**Problem requirements**
Copy each line below in which the word "Ngọc" occurs.

**Exercise material**
************

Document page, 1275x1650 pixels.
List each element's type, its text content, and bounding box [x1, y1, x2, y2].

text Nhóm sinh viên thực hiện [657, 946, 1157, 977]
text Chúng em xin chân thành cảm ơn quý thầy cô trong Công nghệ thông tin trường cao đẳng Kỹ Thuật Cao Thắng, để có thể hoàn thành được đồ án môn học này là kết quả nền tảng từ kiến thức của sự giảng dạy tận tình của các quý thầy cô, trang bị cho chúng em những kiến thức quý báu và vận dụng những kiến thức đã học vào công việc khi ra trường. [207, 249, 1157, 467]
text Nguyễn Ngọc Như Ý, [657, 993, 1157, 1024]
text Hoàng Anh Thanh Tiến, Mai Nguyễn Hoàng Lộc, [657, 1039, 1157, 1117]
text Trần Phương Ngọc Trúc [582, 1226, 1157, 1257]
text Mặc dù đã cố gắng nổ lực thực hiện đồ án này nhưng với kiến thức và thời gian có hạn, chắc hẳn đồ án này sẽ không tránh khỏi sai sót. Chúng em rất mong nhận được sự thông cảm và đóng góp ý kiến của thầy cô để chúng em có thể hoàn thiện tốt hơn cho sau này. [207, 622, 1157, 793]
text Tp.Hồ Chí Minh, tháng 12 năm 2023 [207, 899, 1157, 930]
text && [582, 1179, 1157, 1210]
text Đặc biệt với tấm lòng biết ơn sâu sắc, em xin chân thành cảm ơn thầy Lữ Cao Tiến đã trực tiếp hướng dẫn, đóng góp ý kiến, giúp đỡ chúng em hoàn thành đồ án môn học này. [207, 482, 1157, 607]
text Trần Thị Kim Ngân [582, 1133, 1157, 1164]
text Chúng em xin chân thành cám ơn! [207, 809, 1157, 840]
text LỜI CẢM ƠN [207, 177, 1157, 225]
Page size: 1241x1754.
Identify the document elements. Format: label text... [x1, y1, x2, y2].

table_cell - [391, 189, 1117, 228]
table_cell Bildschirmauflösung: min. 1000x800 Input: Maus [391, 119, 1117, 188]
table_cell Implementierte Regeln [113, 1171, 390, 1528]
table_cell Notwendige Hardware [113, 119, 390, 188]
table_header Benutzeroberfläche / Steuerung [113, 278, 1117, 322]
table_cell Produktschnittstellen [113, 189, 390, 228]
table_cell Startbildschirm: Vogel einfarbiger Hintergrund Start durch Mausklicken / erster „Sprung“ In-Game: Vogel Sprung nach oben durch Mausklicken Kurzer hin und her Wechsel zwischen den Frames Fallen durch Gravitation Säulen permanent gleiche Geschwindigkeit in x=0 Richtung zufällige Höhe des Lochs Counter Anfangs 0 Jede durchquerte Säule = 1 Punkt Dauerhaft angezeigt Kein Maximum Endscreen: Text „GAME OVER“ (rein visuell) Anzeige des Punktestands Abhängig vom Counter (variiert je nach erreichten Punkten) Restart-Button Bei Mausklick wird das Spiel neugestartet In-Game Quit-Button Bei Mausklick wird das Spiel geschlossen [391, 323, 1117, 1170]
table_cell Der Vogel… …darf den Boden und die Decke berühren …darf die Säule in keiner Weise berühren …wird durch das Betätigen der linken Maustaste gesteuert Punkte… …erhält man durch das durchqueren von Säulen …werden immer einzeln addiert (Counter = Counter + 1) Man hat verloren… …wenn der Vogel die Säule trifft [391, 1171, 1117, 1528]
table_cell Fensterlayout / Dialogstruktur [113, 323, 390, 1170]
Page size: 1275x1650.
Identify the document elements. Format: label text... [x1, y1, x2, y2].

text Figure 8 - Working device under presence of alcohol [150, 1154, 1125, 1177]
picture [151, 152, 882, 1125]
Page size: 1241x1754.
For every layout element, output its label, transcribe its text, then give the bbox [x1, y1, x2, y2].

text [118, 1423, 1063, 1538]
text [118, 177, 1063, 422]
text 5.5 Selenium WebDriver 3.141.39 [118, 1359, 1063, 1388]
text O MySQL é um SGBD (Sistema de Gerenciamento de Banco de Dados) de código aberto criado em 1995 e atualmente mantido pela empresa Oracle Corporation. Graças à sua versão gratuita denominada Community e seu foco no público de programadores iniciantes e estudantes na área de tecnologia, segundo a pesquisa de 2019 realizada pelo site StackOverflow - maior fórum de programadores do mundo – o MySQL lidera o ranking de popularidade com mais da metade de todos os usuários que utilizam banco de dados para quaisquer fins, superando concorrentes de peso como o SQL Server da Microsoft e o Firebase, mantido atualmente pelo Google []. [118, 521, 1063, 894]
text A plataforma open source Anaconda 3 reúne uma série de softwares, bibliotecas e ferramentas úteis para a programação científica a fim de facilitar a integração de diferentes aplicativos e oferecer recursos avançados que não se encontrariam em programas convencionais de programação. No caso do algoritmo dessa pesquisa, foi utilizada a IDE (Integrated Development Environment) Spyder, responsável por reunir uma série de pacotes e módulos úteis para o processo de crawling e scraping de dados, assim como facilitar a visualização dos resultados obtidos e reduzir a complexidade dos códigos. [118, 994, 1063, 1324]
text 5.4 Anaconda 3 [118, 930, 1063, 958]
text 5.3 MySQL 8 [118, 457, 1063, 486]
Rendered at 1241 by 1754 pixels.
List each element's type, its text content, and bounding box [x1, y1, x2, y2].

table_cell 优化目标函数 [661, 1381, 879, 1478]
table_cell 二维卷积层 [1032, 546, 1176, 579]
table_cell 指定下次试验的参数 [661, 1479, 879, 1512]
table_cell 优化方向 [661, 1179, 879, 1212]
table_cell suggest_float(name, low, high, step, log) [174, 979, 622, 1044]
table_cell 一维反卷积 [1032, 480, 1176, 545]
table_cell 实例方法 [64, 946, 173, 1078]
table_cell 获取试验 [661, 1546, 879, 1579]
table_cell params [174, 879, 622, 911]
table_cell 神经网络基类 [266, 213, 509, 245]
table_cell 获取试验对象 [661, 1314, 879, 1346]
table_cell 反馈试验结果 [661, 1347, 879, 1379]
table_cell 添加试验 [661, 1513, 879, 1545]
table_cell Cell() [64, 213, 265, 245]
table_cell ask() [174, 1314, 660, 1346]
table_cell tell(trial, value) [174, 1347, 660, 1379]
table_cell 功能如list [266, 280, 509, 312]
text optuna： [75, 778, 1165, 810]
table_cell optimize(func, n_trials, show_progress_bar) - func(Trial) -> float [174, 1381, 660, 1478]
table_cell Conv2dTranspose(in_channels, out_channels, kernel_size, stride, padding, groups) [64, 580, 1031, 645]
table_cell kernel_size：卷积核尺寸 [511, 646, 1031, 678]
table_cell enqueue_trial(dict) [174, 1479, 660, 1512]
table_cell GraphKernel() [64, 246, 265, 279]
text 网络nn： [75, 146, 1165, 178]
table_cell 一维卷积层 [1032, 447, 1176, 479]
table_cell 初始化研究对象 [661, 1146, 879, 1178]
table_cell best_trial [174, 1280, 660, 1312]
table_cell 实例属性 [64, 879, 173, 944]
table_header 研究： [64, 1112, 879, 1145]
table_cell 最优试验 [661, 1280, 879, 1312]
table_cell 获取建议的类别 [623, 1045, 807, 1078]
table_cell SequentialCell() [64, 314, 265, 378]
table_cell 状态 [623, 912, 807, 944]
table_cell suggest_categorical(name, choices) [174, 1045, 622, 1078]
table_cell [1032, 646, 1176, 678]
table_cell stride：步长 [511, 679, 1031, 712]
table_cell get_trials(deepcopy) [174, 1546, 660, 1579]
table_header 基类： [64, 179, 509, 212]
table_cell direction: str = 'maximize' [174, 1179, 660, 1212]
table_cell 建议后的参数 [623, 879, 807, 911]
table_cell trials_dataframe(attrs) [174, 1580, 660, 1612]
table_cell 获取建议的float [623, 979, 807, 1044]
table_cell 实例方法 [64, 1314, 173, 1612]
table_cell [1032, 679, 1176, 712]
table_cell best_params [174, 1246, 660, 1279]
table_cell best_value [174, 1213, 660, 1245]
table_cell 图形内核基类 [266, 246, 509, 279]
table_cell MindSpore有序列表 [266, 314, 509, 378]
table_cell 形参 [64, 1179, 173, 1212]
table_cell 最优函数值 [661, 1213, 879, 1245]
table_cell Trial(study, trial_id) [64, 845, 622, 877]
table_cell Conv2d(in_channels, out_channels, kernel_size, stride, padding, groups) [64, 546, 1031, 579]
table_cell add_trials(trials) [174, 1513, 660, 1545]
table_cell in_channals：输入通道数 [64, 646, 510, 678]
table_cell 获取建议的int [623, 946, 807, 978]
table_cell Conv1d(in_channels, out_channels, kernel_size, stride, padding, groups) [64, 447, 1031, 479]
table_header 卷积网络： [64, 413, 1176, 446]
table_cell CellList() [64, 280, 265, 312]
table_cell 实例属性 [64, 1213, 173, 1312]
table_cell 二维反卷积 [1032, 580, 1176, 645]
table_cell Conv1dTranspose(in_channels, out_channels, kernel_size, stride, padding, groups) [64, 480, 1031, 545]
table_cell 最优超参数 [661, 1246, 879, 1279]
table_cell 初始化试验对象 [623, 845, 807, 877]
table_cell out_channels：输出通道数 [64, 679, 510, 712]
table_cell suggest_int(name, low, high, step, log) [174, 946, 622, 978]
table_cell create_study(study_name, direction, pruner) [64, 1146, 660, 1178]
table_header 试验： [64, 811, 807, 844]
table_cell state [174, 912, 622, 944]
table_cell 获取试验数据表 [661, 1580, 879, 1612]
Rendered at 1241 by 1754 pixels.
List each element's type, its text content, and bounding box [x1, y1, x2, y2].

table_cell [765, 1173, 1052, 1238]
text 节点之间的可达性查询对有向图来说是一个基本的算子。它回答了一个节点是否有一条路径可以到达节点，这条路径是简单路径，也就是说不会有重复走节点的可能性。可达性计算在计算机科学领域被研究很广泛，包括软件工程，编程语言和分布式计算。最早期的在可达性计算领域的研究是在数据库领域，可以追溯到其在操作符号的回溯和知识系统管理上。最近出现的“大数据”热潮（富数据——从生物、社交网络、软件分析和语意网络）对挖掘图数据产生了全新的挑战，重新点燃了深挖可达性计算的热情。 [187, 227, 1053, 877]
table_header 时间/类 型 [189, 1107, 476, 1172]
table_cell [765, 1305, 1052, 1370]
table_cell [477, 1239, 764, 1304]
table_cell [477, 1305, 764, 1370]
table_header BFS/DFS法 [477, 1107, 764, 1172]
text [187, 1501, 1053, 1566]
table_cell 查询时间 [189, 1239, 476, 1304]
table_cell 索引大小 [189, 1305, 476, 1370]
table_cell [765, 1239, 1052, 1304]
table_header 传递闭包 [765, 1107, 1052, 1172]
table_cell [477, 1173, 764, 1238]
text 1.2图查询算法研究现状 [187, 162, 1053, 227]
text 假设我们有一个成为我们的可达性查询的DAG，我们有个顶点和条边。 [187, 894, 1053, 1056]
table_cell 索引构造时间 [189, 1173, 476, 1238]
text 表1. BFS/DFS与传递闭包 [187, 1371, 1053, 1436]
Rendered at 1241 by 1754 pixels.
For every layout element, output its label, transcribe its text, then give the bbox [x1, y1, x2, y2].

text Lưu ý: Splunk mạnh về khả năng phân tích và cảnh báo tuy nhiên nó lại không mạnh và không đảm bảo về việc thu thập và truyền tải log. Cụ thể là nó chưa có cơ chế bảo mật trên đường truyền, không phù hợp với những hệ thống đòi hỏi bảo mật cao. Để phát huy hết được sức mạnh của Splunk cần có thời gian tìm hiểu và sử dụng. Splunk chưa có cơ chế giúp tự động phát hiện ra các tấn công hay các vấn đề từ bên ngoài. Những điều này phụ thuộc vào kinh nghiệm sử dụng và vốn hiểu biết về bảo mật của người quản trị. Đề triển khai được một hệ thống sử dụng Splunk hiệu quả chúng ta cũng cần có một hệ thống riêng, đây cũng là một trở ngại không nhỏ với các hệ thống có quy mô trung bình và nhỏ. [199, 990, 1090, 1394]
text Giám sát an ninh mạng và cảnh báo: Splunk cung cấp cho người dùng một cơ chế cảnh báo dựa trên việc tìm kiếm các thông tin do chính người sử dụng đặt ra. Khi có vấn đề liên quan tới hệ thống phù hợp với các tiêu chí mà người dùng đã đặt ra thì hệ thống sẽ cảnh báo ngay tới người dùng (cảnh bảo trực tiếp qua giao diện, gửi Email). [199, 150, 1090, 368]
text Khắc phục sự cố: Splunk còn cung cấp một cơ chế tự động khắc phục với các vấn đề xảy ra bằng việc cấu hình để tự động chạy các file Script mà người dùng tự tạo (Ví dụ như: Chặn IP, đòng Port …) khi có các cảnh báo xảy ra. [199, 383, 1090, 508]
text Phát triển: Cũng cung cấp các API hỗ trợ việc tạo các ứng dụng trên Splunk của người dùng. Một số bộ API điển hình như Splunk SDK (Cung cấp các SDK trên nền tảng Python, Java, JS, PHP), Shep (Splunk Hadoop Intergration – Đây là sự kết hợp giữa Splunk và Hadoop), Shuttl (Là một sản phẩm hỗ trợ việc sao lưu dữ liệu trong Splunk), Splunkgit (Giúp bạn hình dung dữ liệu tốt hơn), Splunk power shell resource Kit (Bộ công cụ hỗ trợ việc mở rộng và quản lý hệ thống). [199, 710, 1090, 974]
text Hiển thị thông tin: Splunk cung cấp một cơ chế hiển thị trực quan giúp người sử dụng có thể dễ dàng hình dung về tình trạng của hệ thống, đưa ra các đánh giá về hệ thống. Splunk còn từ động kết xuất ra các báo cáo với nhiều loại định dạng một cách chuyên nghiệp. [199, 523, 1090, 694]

************

**Exercise result**
text Nguyễn Ngọc Như Ý, [657, 993, 1157, 1024]
text Trần Phương Ngọc Trúc [582, 1226, 1157, 1257]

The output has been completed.